STG Group Inc. (STGG) announced July 19 that the company has been awarded an ISO/IEC 27001:2013 Management System certificate for STG’s Integrated Managed Operations, Solutions, and Intelligent Collaboration (MOSaIC) and Information Security and Service Management Systems (ISSMS). The certificate applies to the management and control of the provision of Information Security (IS), Infrastructure and Operations, and IT Services to Global Enterprise business activities.
“STG reached a new benchmark by achieving the ISO 27001 certification and its full integration with our existing ISO certificates,” STG President Paul Fernandes said. “Continuously strengthening our security program with robust security controls, quality processes, and risk management demonstrates our commitment to STG’s and our customer’s mission-critical operations and protecting the integrity of the systems we support.”

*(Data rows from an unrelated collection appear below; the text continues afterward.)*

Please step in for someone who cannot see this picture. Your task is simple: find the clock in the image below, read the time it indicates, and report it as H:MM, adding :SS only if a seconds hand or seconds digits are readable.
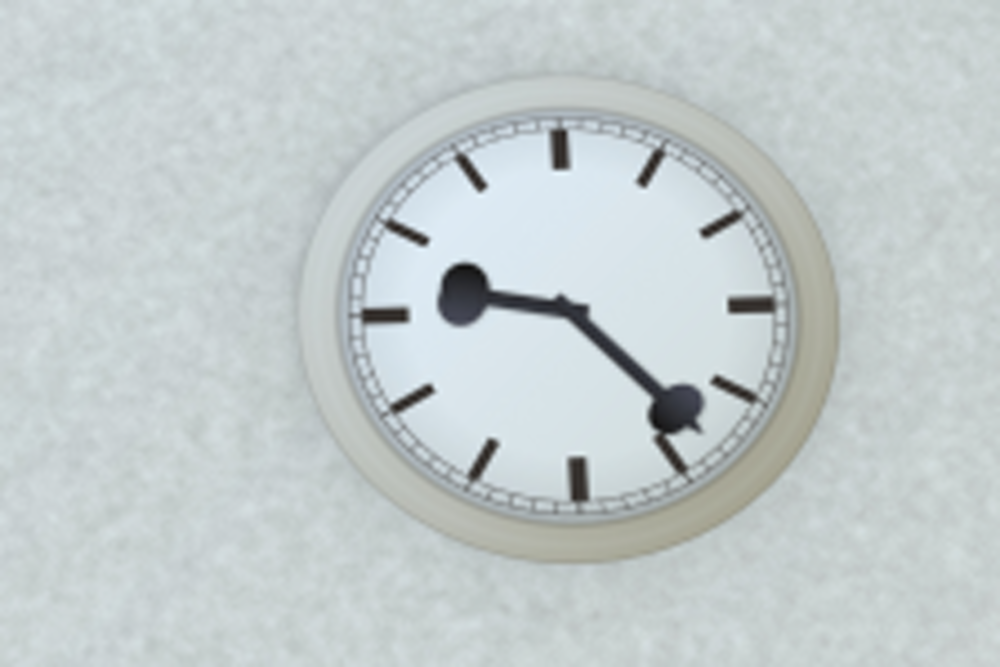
9:23
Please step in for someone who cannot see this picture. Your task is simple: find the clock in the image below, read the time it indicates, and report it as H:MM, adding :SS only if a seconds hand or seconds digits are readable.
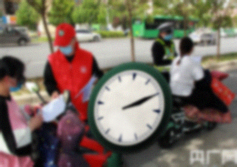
2:10
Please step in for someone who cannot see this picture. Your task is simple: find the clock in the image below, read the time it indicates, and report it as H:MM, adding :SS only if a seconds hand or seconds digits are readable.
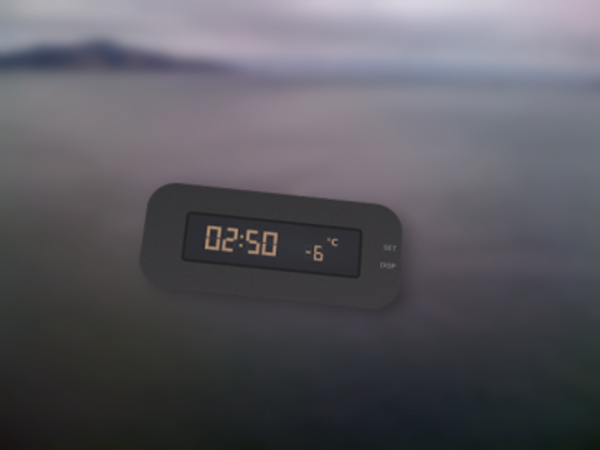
2:50
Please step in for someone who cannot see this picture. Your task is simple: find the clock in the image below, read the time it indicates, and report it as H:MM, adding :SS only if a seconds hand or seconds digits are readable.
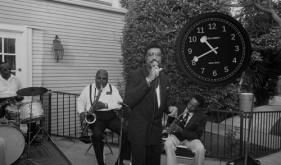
10:41
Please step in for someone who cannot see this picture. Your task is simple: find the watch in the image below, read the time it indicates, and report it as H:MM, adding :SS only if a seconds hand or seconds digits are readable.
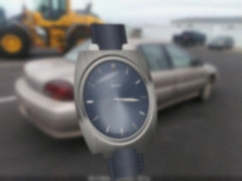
3:16
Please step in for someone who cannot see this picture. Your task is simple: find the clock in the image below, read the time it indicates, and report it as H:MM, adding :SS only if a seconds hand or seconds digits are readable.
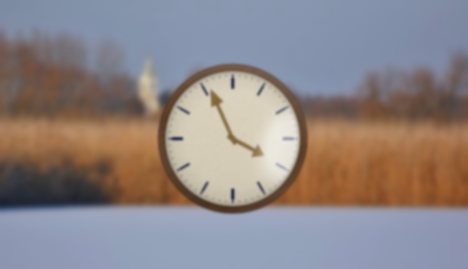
3:56
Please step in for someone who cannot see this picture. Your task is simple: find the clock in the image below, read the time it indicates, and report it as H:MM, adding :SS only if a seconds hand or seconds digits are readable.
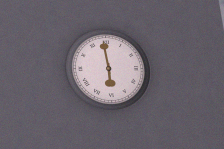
5:59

The International Standards Organization (ISO) 27001:2013 is a process-based standard which mandates specific management steps that must be in place to control risks to information systems. Certification recognizes organizations that can link business objectives with operating effectiveness. Companies that achieve management system certification to ISO/IEC 27001:2013 have demonstrated effective implementation of documentation and records management, top management’s commitment to their customers, establishment of clear policy, good planning and implementation, good resource security and management, and efficient process control, measurement and analysis.
STG satisfied all requirements for certification of an integrated management system (IMS) with ISO 9001:2015, ISO/IEC 20000-1:2011, and ISO/IEC 27001:2013, successfully demonstrating integration of each respective management system standard and the IMS program in totality.
STG’s proprietary quality framework, MOSaIC provides a holistic approach for managing strategic decisions and information security. It elevates STG’s overall security posture and builds cultural sensitivity to confidentiality, integrity, availability, and privacy of all information within its systems.